(GIVEN MATERIAL):
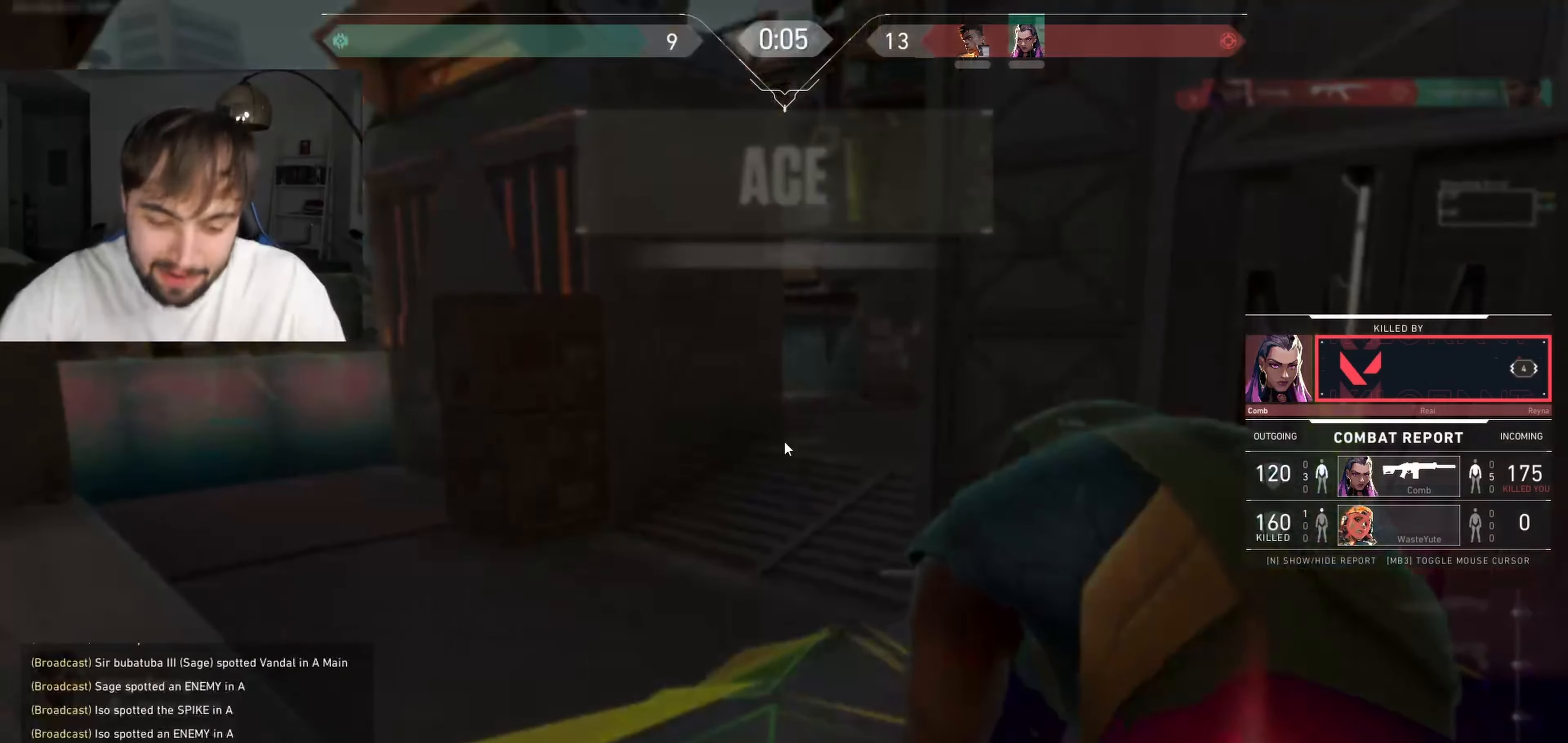
{"keys": [], "events": [[100, "shift", "up"]]}
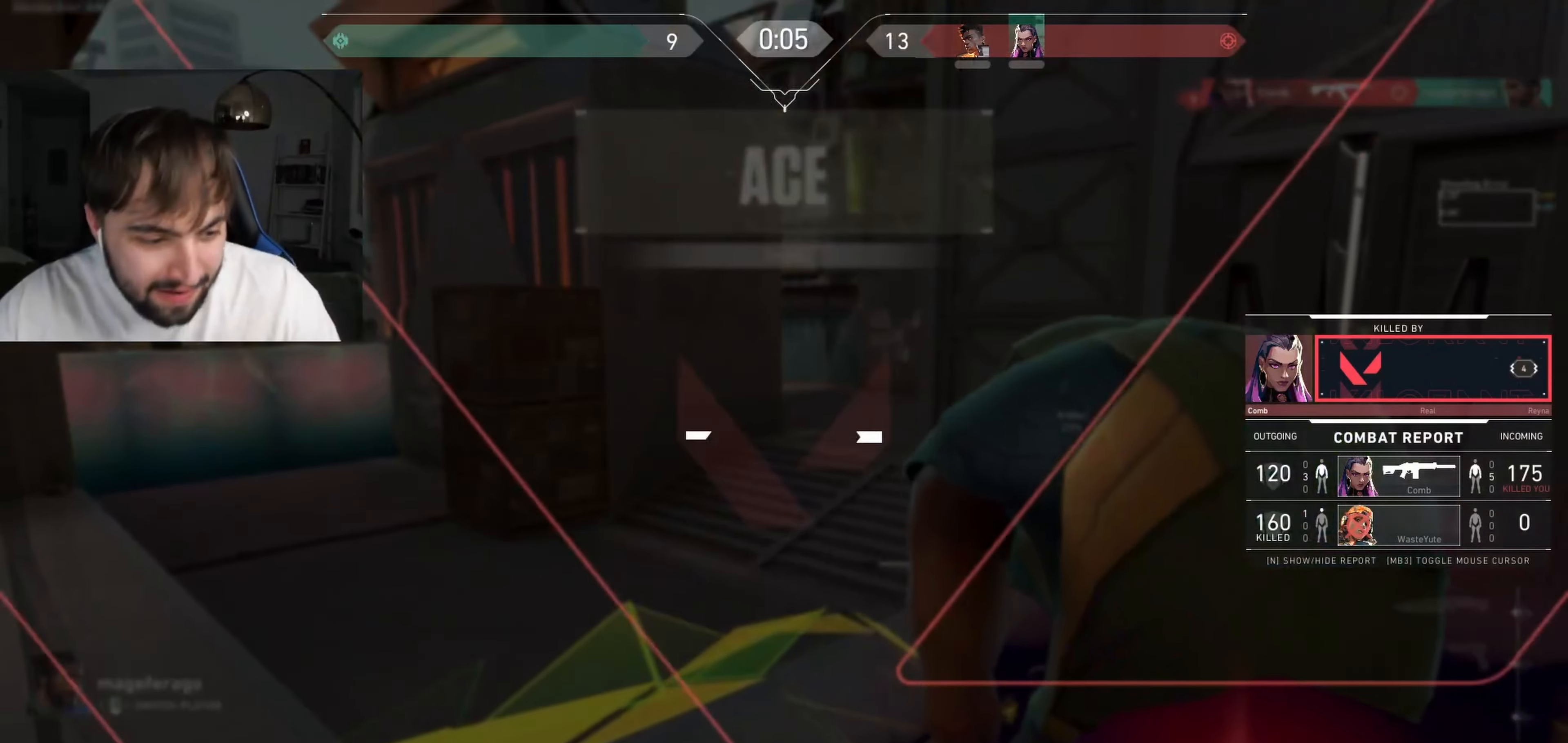
{"keys": [], "events": []}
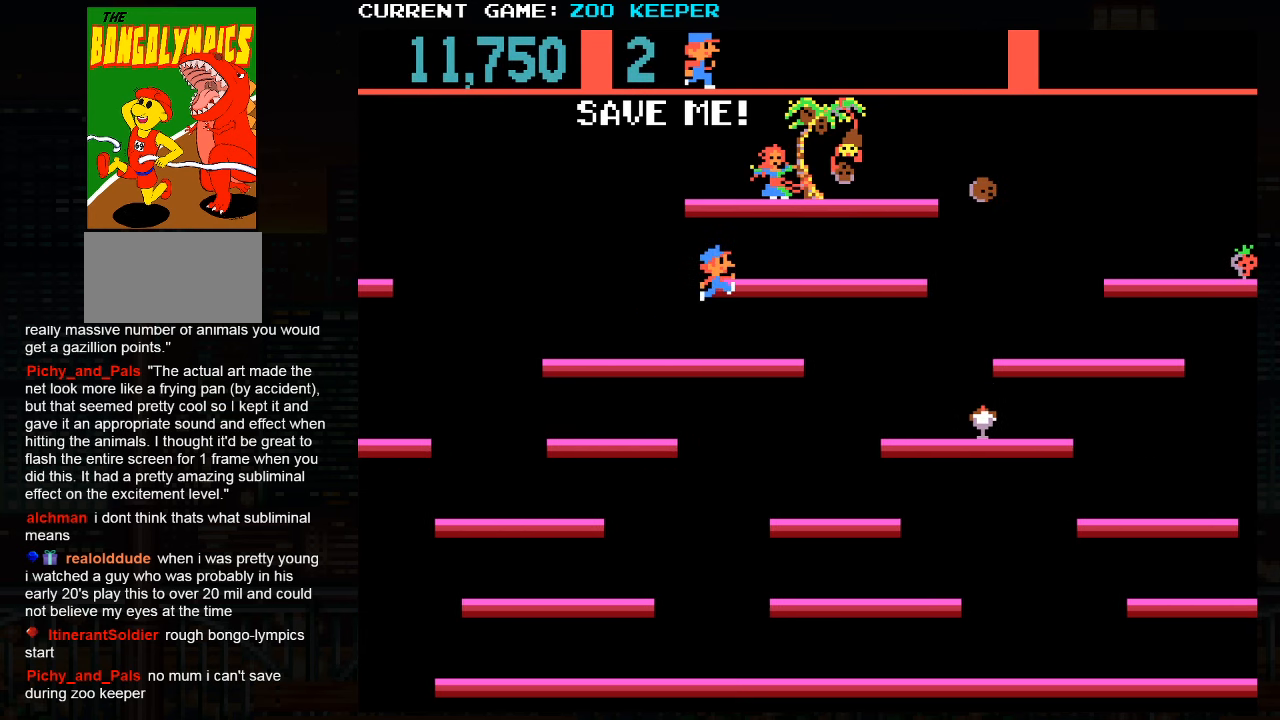
Gameplay with a controller (arcade stick); each line is a JSON object with the inputs held at the frame after it (dt_ms = milliseconds from this image to that frame). "events" lists button and stick changes between this image and that frame as [ms after this image, input, new state], when the widget could be followed in between. Not read: L3 R3.
{"dt_ms": 1000, "buttons": [], "left_stick": "right"}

(TASK INSTRUCTIONS): When a line in the listing includes the word "events", report that line in full.

(TASK RESPONSE):
{"keys": [], "events": [[100, "shift", "up"]]}
{"keys": [], "events": []}
Gameplay with a controller (arcade stick); each line is a JSON object with the inputs held at the frame after it (dt_ms = milliseconds from this image to that frame). "events" lists button and stick changes between this image and that frame as [ms after this image, input, new state], when the widget could be followed in between. Not read: L3 R3.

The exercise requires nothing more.